I'm just waiting to be able to find out if this worked or not and though I know the odds are not in my favor there is always that annoying bit of hope waving it's hands in the back of your head, psyching you up for a let down. I have to prepare myself for this not working or maybe I don't. I don't know. R, one of the girls I met at the clinic is so positive this is going to work even though she's done several IVF's and IUI's before. I wish I could just abandon myself to hope like that but I'm a chicken shit. I've been waiting for the inplantation bleeding and it never came though I thought I saw an imaginary smudge of something last night. It just feels like my period is coming and rightfully so as it would have been calculated to come tomorrow. I so wish this would work which I know goes without saying. I can see how people do IVF over and over again. It's like sitting at the casino tables, losing but you keep throwing your money down thinking you'll maybe win one. That's really what it feels like except it seems to take forever for that roullette wheel to fucking finally stop and it's never on your number or even on your color..it's just a big fat loss.
I used to read a blog called Just Nesting. For whatever she privatized the thing so you can't read it any more...I had read her for years religiously. I don't know why but I just felt a connection. Actually my ceiling in my dining room is painted a color she suggested to me. Anyhow she was married and couldn't conceive...it wasn't the reason she started the blog as it had started way before that with another blog until she got married and did Just Nesting. Anyhow, I remember her wanting to do IVF and wishing her mom would help her pay for it. I think to myself now, little did she know it's not the magic bullet everyone thinks it is. I often wonder about her and if she ever got her baby. Heart breaking when you don't, really.

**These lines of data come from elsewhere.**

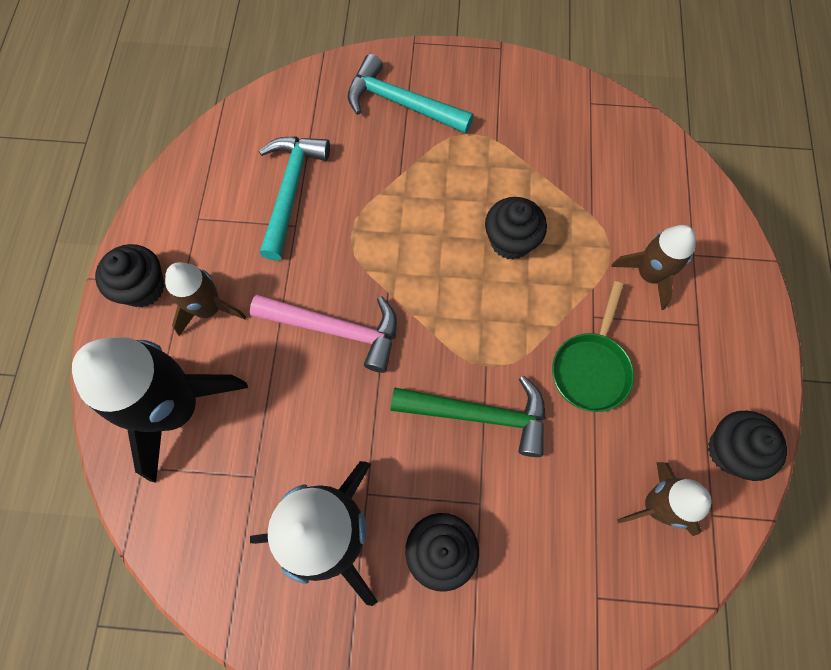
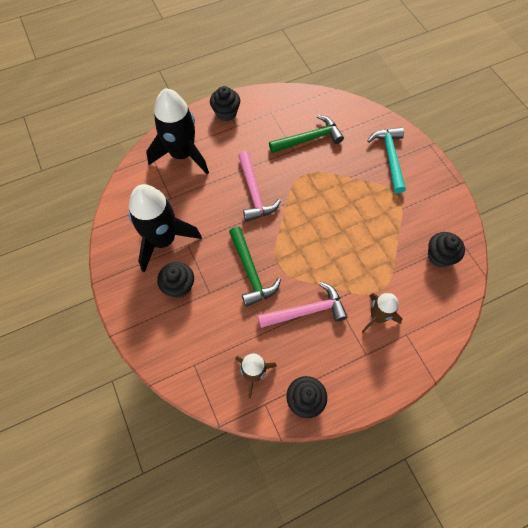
camera: 60 degrees right, 5 degrees down
brown rocket [165,262,246,336] -> none
turquoise hammer [259,137,330,261] -> green hammer [269,115,344,153]
black cupcake [485,197,547,260] -> black cupcake moved to [428,232,465,267]
green pan [552,281,634,412] -> pink hammer [258,282,348,328]

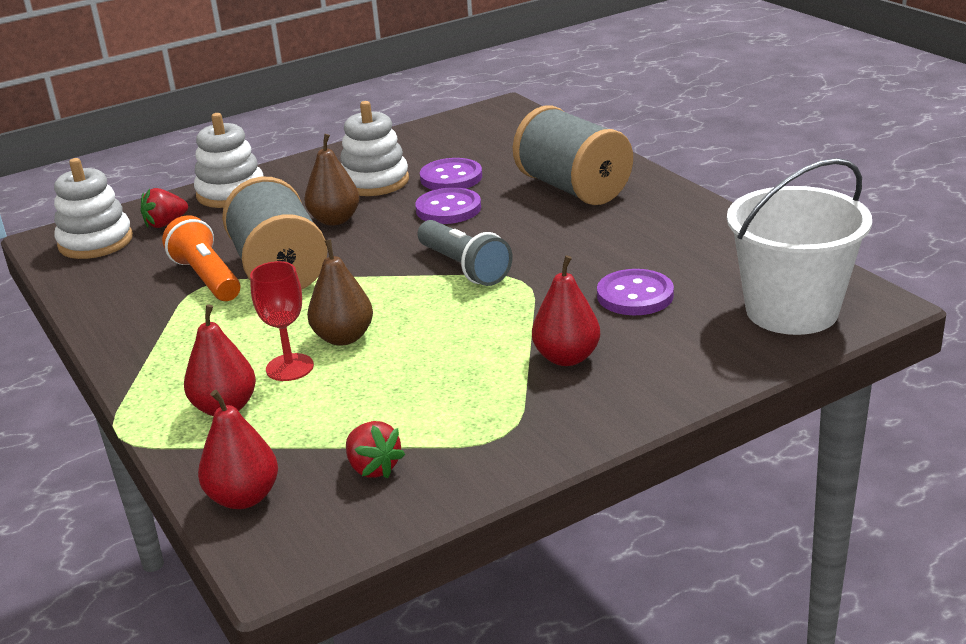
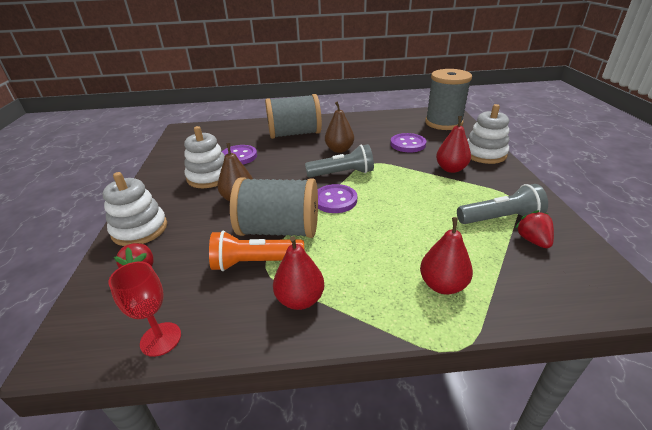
camera: 65 degrees left, 5 degrees up
white stacking toy [54,158,133,259] -> white stacking toy moved to [467,104,509,164]
red pear [198,390,278,509] -> red pear moved to [273,236,325,310]
red goblet [250,261,314,381] -> red goblet moved to [108,261,181,357]
brown pear [307,239,373,346] -> brown pear moved to [325,101,354,153]
red strawberry [346,421,405,479] -> red strawberry turned 90 degrees counterclockwise [515,210,554,248]
purple button [415,187,481,224] -> purple button moved to [318,184,357,213]
white bucket [727,158,872,335] -> grey spool [425,69,472,130]
none -> grey flashlight [457,184,548,224]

On the father front, they changed his meds and he seemed so much more alert yesterday. I think if they finally get his meds straight, his therapy straight, his eyes straight, he'll be able to pull all this shit together...not to the way he was of course but to a point where he might be able to function semi-normally. I was going to say to a point where he doesn't need 24 hour care but I don't know how true that would be.
Anyhow so that's that. I confess that I gave myself a home pregnancy test yesterday even though I know I'm not secreting any HCG or whatever it's called yet....I just had to get it out of my system and I used one from the dollar store...negative of course but it was 4 days after transfer. You hear that...that "but"...it's hope. Hope scares me. But there it is. When I used to work with addicts they used to say, "everything after 'but' is bullshit"...a double entendre there...but/butt. Yeah, classy I know.
P.S.: I'm adding this later as I just found her blog and am now following...psyched!